You’ll need to use protein shakes, protein powders, and protein bars. A typical protein shake or protein bar will contain around 25 to 35 grams of protein and take just a few moments to consume. When you eat is also important for weight training and weight loss. The best times to eat is when you first get up in the morning, before bedtime, and right after any heavy workout. You’ll want to keep your body well-fueled and primed for making muscle so be sure to eat five or six smaller meals throughout the day rather than two or three large meals. Remember, more muscle means more calories burned, and ultimately more weight lost.
What’s Actually Involved in the “300 Workout?”

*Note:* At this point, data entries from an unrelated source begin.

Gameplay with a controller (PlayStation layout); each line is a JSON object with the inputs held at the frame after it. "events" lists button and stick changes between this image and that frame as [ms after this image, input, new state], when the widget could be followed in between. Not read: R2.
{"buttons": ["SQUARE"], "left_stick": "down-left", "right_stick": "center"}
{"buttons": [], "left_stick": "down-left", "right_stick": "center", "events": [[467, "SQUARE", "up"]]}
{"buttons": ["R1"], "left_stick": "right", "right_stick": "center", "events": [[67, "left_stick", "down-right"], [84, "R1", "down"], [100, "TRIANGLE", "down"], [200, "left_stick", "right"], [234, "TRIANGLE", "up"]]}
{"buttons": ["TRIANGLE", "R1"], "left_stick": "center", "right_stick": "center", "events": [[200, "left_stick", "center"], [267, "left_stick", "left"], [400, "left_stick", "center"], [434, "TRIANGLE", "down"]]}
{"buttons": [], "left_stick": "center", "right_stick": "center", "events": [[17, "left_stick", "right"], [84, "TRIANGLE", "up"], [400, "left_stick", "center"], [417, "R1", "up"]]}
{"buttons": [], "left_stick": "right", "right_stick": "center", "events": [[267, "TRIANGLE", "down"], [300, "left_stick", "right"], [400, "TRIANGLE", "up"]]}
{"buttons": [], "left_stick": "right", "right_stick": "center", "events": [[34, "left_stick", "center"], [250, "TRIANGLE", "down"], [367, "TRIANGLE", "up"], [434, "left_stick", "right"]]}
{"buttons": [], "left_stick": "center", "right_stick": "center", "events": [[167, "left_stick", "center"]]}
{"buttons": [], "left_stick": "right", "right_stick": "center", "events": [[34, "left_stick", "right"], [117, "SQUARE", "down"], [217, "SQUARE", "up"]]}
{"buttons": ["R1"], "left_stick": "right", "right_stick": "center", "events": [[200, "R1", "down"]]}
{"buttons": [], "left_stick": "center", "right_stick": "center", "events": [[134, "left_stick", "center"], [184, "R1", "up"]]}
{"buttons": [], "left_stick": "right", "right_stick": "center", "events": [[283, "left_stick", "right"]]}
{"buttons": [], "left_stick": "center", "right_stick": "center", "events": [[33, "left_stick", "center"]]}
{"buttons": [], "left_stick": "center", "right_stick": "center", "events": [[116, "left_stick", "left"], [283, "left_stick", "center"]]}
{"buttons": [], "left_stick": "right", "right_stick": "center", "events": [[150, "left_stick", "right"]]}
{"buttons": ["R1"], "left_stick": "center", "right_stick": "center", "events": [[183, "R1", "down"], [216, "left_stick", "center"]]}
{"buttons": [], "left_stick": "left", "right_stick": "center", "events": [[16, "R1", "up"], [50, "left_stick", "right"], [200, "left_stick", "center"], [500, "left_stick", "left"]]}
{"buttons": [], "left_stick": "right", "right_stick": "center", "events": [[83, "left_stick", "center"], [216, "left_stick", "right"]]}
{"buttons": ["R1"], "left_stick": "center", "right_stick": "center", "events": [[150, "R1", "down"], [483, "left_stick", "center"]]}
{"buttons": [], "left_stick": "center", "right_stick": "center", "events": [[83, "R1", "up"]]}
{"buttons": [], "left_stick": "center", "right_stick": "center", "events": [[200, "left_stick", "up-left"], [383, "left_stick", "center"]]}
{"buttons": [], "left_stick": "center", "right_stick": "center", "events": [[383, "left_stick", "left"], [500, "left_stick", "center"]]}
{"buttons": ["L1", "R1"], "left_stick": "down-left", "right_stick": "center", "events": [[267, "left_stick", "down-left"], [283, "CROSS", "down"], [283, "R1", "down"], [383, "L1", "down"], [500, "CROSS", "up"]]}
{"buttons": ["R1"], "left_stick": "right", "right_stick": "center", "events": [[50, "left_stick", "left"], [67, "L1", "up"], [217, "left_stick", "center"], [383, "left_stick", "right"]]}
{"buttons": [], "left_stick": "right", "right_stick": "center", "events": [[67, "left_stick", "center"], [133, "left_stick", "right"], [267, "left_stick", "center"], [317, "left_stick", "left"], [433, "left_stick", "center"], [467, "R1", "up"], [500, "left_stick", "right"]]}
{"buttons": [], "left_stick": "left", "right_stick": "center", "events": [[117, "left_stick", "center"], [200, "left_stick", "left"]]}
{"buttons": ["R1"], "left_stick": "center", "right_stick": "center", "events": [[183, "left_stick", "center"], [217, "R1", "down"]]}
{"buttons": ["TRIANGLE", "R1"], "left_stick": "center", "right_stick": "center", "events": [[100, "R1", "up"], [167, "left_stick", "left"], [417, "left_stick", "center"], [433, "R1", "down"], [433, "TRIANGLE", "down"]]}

Using only 60 Kg barbells, a chinning bar, and a 24-inch jump box, the 300 workout basically consists of 25 pull-ups, 50 dead-lifts at 135 pounds, 50 push-ups, 50 box jumps with a 24-inch box, 50 “floor wipers” with 135 pound weights, 50 “clean-and-press” lifts at 36 pounds, and finally 25 additional pull-ups. That equals 300 reps for the entire workout. There are no rests between movements making the regimen extremely difficult. It can even be injurious if you’re not prepared for this severe level of extreme workout. As with any exercise regimen, be sure to consult a doctor before beginning.
“300 Workout” Definitely not for the Weak or Faint-Hearted
The 300 workout routine was based on each individual actor’s physical starting point. Twight admits that some of the days they worked out with these actors were designed to put the guys through punishing regimens in order to break them psychologically and physically. The 5-day per week training regimen lasted from 90 minutes to two hours daily, with the same amount of time in fight training. Stunt actors were required to go through four to six hours of additional fight training. They were fed just enough to aid them in recovering from the workouts, and no more.
A Word of Caution From the Experts
Most experts caution anyone against trying to do this regimen too quickly. Some experts say this workout is only for a few people who can actually withstand this type of brutally punishing regimen. Even if you decide to do the “300 Workout”, experts advise consulting with a doctor first and then starting slowly. This is definitely not a workout for those just beginning a workout routine. For most folks who want to start exercising to lose weight,
it’s best to hire a certified personal trainer to learn the proper techniques in weight training. Proper technique is essential in order to get the most from a workout and avoid injury. Look for a trainer who is certified by the National Strength and Training Association, the American College of Sports Medicine, or the American Council on Exercise.
This article is for informational purposes only. The information provided herein is of a general nature and should not be substituted as advice from a qualified medical professional.